* _WORK TASK_: List every line in the material below that contains the word "chart", copying each such line in full.

* _RECORD EXCERPTS_:

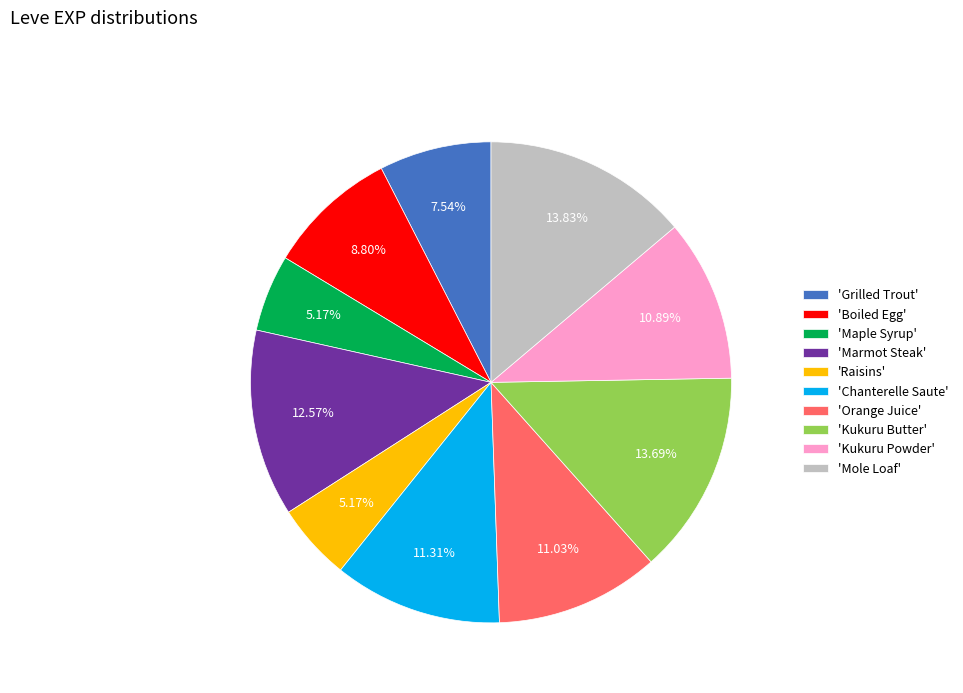

Do 'Boiled Egg' and 'Kukuru Powder' together represent more than half of the pie?

No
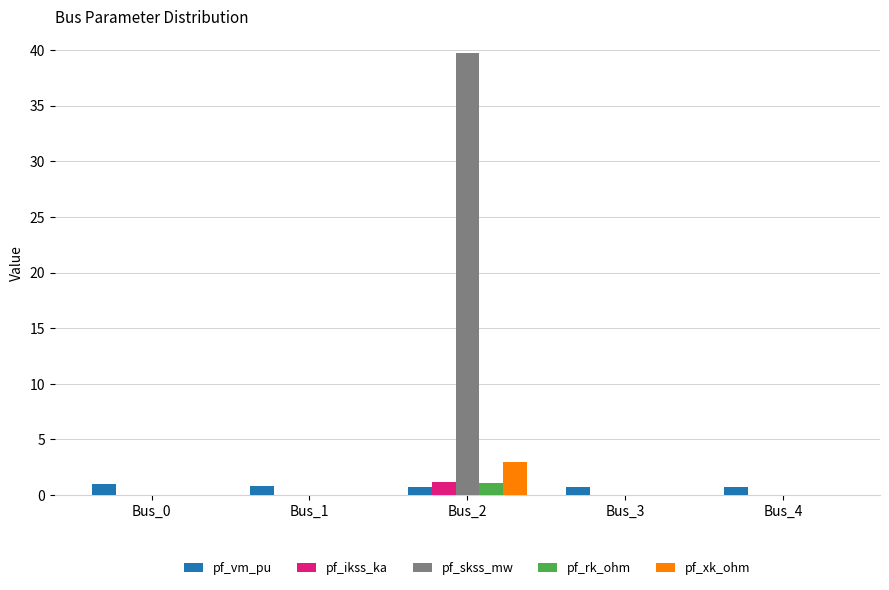

At which category does the chart reach its peak across all series?

Bus_2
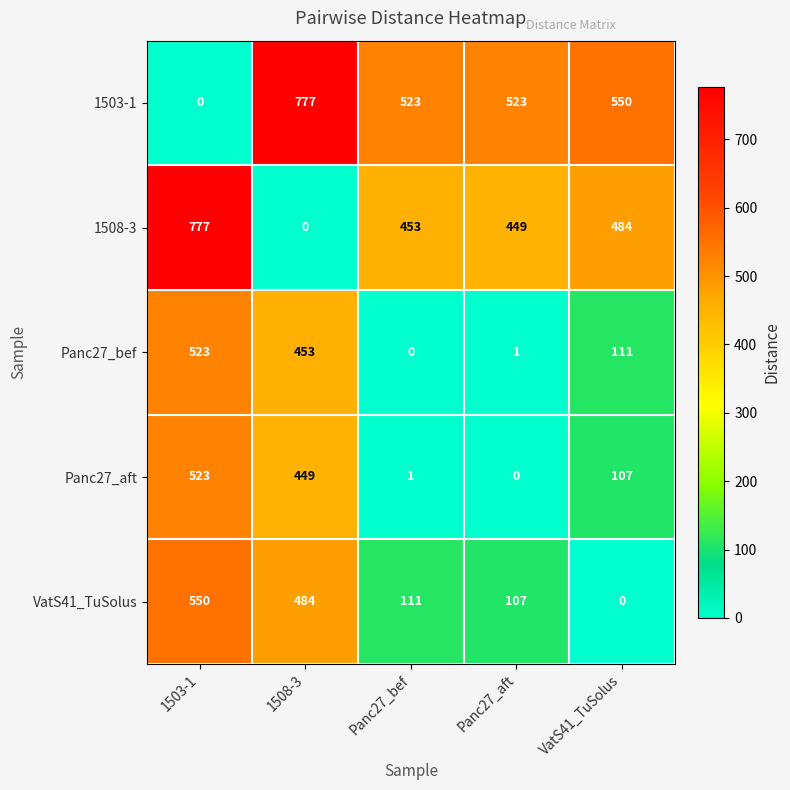

What is the sum of the Panc27_bef values at 1508-3 and Panc27_bef?

453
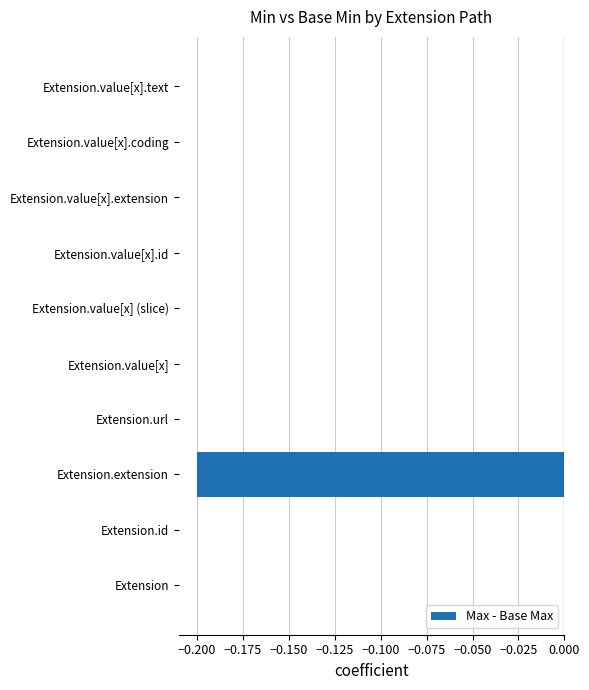

Count the number of data series in this chart.

1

* _EXPECTED OUTPUT_:
At which category does the chart reach its peak across all series?
Count the number of data series in this chart.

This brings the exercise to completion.